I have multiple altars, statues, Magickal books (some of them quite rare), and a bunch of Magickal tools I’ve made or collected over the years. I even have a mess of Tarot decks, most of which I don’t use, but keep because I like them.
And I realized I could leave it all to burn. What did that say about me as a Witch?
I’ve experienced times of transition, where I either couldn’t use or didn’t have access to my Magickal supplies. But in those times, my Magick flourished. It made me start from scratch. I had to reach out to the land, take more walks, watch the animals.
There can be a point when the very tools meant to connect us to spirit actually block us from it.
When the evacuations were called off and it was clear we wouldn’t have to go anywhere, I put our to-go box away and stopped looking for pet-friendly hotels. I sat at our main altar for my nine minutes, as I do each morning, trying to cut through the haze of distraction and hear the voice of Spirit.
The Gods have been quiet for a long while, but this time, I felt I was getting shouted at.
I saw my old altar, which I had set aside for personal work and kept locked away in a spare room, visiting it a few times a week at best. It had been a long time since I’d felt any real connection to it. I figured I wasn’t being diligent enough.
Now, I saw how it was a remnant of an old life I no longer lived.
I’d struggled to connect with the altar before we left NYC for Oregon. I thought it was Magickal burn out (and partly, it was). After our move, I returned again and again to the altar, but it still felt empty. Now, I could see that it wasn’t that I was doing something wrong. It was that I had changed. It was time to say goodbye to the old altar.
I sat at the altar one last time and thought about the day I made it—dragging home wine boxes I found on the street to my old apartment, sticking them together with wood glue and plopping a shelf from an old Ikea case on top. I decorated it with fabric samples, and stuffed it with coins and beads, acorns and pieces of wood alongside the Brigid and Pan statues as people gave them to me over the years. It had been the space of blessings, curses, great healing spells, and finally one that opened the door for my husband to come into my life. It was the altar of a young, scrappy Witch living in a “good enough for now,” way, building the broomstick as she tried to fly, figuring things out as she went along.
And she wasn’t me, anymore.
The god statues wanted to move to the main altar—the one I share with my husband in the center of our home, the one built on a sturdy, solid table. It holds focus for the things we want for ourselves, as well as the light and intention we hold for others. It’s streamlined, representing the things we know to work, the practices tried and true, clear of any “let’s just see what happens” energy. While in many ways, Magick is always an experiment, my practice and altar is no longer a slap-dashed composite of “maybes,” because I am no longer a slap-dash “maybe, kinda” Witch.

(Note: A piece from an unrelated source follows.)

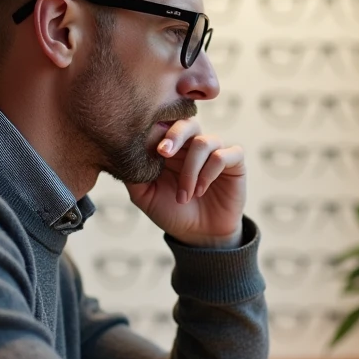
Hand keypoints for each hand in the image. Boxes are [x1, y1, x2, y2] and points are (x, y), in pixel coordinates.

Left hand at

I cried over the old altar and thanked it. It served me well. But it’s tired and knows it’s time to retire. I have some young Witchlets in mind who may want or use it for themselves. Or it may be recycled. Either way, it’s okay.
The fire didn’t touch my house, but it touched my soul.
It didn’t burn away anything physical, but it burned away the symbolic. This is still a journey of grief and goodbyes, and girding ourselves for an uncertain future.
But just as I know what physical possessions belong in my life if it is possible to save them, I know what Magick belongs, too.
And it is always possible to save Magick.